The aforementioned study concluded that there was a functional relationship between CALB 2 expression and Sertoli cell differentiation, which is in agreement with our results. Patients with bilateral varicocele would have more immature Sertoli cells compared to patients with unilateral varicocele and consequently have increased levels of CALB 2 expression by the seminiferous epithelium and consequently have increased levels of seminal CALB 2 compared to patients with unilateral varicocele. At the same time, patients with bilateral varicocele would have fewer mature Sertoli cells and consequently have decreased sperm production compared to patients with unilateral varicocele. These results also suggest that production of CALB 2 by cells other than Sertoli cells may be required for optimal sperm quality. We found that the mean age was significantly higher in the infertile OAT without varicocele group compared to the other three groups. However, the age difference was relatively small and its significance, if any, remains to be determined. Literature on the impact of paternal age on semen parameters remains inconclusive [29]. It is becoming increasingly important to determine whether advanced paternal age is associated with diminished semen quality and a higher risk of infertility as couples delay childbearing [30]. A retrospective analysis reported that sperm concentration declined after 40 years of age and sperm motility decreased after 43 years of age [31]. Pasqualotto et al (2018) identified age thresholds of 45 years for declining sperm concentration and motility [32]. Sloter et al (2016) also found a correlation between decreased sperm motility with increasing age [33]. Admittedly, we recognized several limitations of the current study.
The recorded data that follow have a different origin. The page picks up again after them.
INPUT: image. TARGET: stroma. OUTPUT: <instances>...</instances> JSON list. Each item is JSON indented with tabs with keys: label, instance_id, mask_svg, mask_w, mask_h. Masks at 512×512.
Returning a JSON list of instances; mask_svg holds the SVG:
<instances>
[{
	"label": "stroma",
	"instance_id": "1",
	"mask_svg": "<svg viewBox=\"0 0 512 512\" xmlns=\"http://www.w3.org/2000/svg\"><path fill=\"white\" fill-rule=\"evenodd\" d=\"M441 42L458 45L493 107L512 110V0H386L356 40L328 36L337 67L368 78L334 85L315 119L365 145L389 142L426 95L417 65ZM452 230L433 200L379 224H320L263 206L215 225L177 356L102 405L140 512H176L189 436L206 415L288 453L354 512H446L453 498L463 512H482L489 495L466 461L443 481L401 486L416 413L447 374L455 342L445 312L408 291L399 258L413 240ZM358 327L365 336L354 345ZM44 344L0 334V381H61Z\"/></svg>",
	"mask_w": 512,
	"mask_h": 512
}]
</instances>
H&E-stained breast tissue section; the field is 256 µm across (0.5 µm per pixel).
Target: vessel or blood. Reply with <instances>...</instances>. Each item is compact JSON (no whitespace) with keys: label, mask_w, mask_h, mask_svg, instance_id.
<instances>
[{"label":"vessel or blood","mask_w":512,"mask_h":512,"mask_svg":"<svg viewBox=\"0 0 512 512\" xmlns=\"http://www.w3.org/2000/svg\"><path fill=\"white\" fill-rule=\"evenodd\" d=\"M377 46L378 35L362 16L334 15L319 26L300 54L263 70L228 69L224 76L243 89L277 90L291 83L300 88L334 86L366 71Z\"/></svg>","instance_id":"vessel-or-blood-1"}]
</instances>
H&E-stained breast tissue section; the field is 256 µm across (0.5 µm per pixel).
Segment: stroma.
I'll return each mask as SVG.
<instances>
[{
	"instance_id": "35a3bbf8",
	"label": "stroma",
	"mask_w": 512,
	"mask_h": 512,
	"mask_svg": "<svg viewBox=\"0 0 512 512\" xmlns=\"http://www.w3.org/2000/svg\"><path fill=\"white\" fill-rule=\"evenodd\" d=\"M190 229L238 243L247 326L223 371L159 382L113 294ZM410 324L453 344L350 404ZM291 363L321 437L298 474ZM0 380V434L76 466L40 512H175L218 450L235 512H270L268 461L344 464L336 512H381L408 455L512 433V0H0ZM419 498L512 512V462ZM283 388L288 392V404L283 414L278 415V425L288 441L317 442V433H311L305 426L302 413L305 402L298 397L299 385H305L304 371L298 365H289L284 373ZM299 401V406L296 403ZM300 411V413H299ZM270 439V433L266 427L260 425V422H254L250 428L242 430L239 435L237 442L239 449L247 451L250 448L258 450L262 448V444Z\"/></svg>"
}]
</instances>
This study is an initial study. Thus, it is reasonable that the number of study participants is not large and that CALB 2 was not measured in patients after varicocelectomy. Furthermore, the present study measured a single protein, CALB 2, in the seminal plasma which cannot be considered a proteomic analysis of the semen sample. However, studies analyzing the proteomic content of semen samples from infertile patients are lacking [34]. Finally, this study paves the way for larger more complex studies of CALB 2 levels (and possibly additional protein analysis) in the future.

Conclusion

To the best of our knowledge, the current study is one of the first to evaluate the seminal level of CALB 2 among patients with varicocele. The study has demonstrated a potential interplay between CALB 2 and varicocele. Decreased production of seminal plasma CALB 2 also appeared to have a negative impact on sperm concentration, sperm motility, and the percentage of sperm normal forms. Taken together, our data are consistent with varicocele having a negative impact on sperm quality, and seminal CALB 2 may play a role in the negative impact of varicocele on sperm quality. Finally, production of CALB 2 by cells other than Sertoli cells appears to be required for optimal sperm quality. Future studies are needed to verify these findings.